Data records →
◆ ◆ ◆ ◆ ◆

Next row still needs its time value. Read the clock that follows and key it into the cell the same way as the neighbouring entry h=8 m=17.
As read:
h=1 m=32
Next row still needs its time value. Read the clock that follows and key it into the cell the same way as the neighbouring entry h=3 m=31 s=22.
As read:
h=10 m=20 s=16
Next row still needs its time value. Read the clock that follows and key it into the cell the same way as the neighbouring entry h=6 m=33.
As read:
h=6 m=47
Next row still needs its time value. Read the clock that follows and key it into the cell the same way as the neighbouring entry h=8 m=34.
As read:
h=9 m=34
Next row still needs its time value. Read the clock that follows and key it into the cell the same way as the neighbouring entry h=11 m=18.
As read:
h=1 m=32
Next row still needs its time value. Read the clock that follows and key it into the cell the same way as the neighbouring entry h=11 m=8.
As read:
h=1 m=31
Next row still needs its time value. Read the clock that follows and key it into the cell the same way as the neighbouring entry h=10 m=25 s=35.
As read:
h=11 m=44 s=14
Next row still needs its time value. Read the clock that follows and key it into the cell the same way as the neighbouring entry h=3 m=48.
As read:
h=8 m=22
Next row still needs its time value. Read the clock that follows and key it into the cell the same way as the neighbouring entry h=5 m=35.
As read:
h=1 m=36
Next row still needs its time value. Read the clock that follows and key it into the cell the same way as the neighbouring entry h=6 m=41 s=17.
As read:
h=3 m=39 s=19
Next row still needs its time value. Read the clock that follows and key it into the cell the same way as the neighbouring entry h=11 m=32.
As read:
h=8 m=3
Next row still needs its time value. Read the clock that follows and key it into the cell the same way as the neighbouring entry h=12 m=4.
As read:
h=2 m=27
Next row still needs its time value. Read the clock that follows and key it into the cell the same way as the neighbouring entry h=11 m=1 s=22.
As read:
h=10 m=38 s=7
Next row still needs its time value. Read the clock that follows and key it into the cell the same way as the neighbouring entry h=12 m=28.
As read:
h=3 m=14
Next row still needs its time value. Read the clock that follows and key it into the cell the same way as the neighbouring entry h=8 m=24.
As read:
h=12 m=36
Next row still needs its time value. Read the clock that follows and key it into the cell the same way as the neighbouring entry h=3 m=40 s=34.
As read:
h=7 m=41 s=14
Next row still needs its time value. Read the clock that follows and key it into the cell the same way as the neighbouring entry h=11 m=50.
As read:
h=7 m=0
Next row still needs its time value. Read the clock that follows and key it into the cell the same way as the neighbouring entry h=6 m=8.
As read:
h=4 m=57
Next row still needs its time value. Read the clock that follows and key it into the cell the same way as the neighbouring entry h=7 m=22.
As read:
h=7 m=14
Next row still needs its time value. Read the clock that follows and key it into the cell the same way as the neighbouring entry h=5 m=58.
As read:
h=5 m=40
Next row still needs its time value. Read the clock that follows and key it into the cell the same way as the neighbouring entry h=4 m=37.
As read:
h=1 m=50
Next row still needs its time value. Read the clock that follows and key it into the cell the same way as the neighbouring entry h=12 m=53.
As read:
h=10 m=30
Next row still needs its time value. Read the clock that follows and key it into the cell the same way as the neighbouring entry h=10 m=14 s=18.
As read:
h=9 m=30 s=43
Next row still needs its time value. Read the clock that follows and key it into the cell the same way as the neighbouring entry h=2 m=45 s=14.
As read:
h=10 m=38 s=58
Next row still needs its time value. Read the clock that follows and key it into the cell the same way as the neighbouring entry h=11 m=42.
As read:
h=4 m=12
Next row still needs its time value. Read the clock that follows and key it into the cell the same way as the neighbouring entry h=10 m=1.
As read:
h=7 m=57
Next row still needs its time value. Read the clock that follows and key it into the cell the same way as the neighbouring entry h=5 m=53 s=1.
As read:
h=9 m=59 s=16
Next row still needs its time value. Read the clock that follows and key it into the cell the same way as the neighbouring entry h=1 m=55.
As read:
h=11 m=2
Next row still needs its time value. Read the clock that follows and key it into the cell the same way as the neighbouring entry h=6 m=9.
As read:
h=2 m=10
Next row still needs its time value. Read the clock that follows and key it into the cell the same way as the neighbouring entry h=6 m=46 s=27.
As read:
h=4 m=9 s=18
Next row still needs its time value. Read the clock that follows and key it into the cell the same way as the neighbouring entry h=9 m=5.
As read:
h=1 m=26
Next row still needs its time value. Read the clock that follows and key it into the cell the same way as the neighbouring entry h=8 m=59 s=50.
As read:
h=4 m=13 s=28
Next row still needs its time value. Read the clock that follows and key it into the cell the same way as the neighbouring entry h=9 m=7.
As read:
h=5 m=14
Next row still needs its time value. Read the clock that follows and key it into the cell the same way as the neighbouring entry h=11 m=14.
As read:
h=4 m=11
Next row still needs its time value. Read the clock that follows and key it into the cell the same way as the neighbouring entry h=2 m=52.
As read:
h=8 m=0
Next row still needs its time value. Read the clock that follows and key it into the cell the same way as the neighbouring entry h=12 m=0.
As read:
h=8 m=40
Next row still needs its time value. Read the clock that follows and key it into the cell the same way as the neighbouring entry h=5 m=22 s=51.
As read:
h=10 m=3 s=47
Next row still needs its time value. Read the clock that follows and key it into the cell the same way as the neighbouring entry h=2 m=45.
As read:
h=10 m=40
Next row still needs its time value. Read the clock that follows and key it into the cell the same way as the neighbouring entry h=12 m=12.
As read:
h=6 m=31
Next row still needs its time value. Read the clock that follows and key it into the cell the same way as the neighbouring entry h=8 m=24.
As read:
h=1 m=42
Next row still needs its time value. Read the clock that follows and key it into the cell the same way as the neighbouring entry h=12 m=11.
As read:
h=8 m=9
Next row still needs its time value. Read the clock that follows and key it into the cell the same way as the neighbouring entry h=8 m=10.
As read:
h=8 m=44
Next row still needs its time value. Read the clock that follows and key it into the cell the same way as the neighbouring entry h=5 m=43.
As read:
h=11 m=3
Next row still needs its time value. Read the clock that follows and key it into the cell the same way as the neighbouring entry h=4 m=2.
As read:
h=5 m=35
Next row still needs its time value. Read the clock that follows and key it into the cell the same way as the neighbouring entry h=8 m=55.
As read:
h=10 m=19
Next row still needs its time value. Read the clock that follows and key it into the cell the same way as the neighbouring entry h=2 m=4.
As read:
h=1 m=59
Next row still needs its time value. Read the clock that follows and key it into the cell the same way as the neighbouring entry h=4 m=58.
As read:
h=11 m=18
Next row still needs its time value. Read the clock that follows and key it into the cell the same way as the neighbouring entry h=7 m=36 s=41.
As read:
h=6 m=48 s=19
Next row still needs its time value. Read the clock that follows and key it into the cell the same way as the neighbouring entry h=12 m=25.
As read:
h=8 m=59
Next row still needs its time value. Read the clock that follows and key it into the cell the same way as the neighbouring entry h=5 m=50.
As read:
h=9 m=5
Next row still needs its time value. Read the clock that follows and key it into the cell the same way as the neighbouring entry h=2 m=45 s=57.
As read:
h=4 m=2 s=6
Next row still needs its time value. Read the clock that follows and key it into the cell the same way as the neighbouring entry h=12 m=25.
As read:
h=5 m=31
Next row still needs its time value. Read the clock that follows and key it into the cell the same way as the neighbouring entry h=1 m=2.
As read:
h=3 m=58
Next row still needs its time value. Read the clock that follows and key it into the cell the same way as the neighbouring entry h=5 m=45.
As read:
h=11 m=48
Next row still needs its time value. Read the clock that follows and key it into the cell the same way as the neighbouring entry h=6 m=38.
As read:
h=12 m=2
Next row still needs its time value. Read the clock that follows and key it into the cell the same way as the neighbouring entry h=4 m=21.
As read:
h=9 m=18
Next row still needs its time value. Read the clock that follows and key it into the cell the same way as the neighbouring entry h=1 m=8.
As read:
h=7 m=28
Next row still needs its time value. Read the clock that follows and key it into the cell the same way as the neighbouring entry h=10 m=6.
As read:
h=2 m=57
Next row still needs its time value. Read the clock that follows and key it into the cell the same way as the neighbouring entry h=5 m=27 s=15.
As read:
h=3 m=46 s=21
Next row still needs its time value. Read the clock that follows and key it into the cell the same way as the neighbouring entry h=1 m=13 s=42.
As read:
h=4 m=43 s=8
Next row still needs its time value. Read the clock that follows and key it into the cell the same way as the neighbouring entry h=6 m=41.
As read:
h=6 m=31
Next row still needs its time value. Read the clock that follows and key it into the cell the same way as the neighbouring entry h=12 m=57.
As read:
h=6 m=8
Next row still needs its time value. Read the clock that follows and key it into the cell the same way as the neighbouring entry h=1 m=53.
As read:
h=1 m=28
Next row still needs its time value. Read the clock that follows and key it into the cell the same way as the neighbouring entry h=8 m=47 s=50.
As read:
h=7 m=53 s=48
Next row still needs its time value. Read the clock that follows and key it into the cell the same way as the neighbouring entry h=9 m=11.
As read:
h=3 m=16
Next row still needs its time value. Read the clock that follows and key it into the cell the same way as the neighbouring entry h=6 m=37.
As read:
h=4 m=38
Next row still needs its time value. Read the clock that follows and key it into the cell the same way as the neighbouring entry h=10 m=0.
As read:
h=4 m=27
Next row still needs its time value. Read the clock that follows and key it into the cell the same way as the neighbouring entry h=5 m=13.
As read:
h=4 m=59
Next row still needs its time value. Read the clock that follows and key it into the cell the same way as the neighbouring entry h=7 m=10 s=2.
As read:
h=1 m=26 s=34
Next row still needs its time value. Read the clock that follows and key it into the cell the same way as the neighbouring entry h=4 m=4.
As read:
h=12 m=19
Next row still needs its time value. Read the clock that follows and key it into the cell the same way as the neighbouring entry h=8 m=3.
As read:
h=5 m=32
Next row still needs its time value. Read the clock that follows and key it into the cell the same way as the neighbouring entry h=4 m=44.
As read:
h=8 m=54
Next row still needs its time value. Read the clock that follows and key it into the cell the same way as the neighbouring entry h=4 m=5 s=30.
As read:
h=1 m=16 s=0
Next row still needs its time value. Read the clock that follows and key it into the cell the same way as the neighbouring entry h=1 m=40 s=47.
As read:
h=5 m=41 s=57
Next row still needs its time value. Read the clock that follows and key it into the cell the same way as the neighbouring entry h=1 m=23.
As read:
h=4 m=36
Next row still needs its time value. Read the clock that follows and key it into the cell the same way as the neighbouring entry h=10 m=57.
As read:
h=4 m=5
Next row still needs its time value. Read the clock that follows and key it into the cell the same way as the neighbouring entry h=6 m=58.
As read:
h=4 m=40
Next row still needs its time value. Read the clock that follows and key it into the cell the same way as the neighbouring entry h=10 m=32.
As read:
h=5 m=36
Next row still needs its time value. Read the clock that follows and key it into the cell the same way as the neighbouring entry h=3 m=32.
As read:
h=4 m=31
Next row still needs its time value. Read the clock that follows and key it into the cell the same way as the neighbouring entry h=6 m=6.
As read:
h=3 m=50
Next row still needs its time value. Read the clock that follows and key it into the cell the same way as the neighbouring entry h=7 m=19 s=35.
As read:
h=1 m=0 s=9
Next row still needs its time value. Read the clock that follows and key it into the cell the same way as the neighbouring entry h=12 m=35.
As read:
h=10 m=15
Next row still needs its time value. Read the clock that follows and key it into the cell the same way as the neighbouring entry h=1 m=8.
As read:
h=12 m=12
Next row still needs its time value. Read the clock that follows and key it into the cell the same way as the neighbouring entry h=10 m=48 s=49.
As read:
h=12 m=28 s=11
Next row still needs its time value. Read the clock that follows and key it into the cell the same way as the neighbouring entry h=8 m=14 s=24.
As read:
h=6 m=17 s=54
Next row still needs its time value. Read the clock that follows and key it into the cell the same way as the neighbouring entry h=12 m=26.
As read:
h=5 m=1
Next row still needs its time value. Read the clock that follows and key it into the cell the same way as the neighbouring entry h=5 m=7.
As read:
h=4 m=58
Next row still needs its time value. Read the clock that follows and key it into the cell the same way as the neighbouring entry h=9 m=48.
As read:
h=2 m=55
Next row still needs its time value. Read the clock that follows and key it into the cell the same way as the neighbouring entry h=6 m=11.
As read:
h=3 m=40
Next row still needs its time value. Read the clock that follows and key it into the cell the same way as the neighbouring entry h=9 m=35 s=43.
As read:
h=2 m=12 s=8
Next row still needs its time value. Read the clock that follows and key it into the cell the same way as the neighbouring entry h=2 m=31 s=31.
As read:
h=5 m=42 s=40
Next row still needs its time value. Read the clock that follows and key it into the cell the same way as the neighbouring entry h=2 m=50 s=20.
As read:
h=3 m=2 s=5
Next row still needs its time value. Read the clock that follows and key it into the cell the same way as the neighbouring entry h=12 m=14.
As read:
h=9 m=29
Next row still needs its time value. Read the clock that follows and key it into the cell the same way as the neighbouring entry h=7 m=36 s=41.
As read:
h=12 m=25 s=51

◆ ◆ ◆ ◆ ◆

CHALLENGE → Quote the items verbatim, beginning at the line that contains "entry h=6 m=38." and stopping after the line that contains "h=7 m=53 s=48".

EXERCISE SOLUTION →
Next row still needs its time value. Read the clock that follows and key it into the cell the same way as the neighbouring entry h=6 m=38.
As read:
h=12 m=2
Next row still needs its time value. Read the clock that follows and key it into the cell the same way as the neighbouring entry h=4 m=21.
As read:
h=9 m=18
Next row still needs its time value. Read the clock that follows and key it into the cell the same way as the neighbouring entry h=1 m=8.
As read:
h=7 m=28
Next row still needs its time value. Read the clock that follows and key it into the cell the same way as the neighbouring entry h=10 m=6.
As read:
h=2 m=57
Next row still needs its time value. Read the clock that follows and key it into the cell the same way as the neighbouring entry h=5 m=27 s=15.
As read:
h=3 m=46 s=21
Next row still needs its time value. Read the clock that follows and key it into the cell the same way as the neighbouring entry h=1 m=13 s=42.
As read:
h=4 m=43 s=8
Next row still needs its time value. Read the clock that follows and key it into the cell the same way as the neighbouring entry h=6 m=41.
As read:
h=6 m=31
Next row still needs its time value. Read the clock that follows and key it into the cell the same way as the neighbouring entry h=12 m=57.
As read:
h=6 m=8
Next row still needs its time value. Read the clock that follows and key it into the cell the same way as the neighbouring entry h=1 m=53.
As read:
h=1 m=28
Next row still needs its time value. Read the clock that follows and key it into the cell the same way as the neighbouring entry h=8 m=47 s=50.
As read:
h=7 m=53 s=48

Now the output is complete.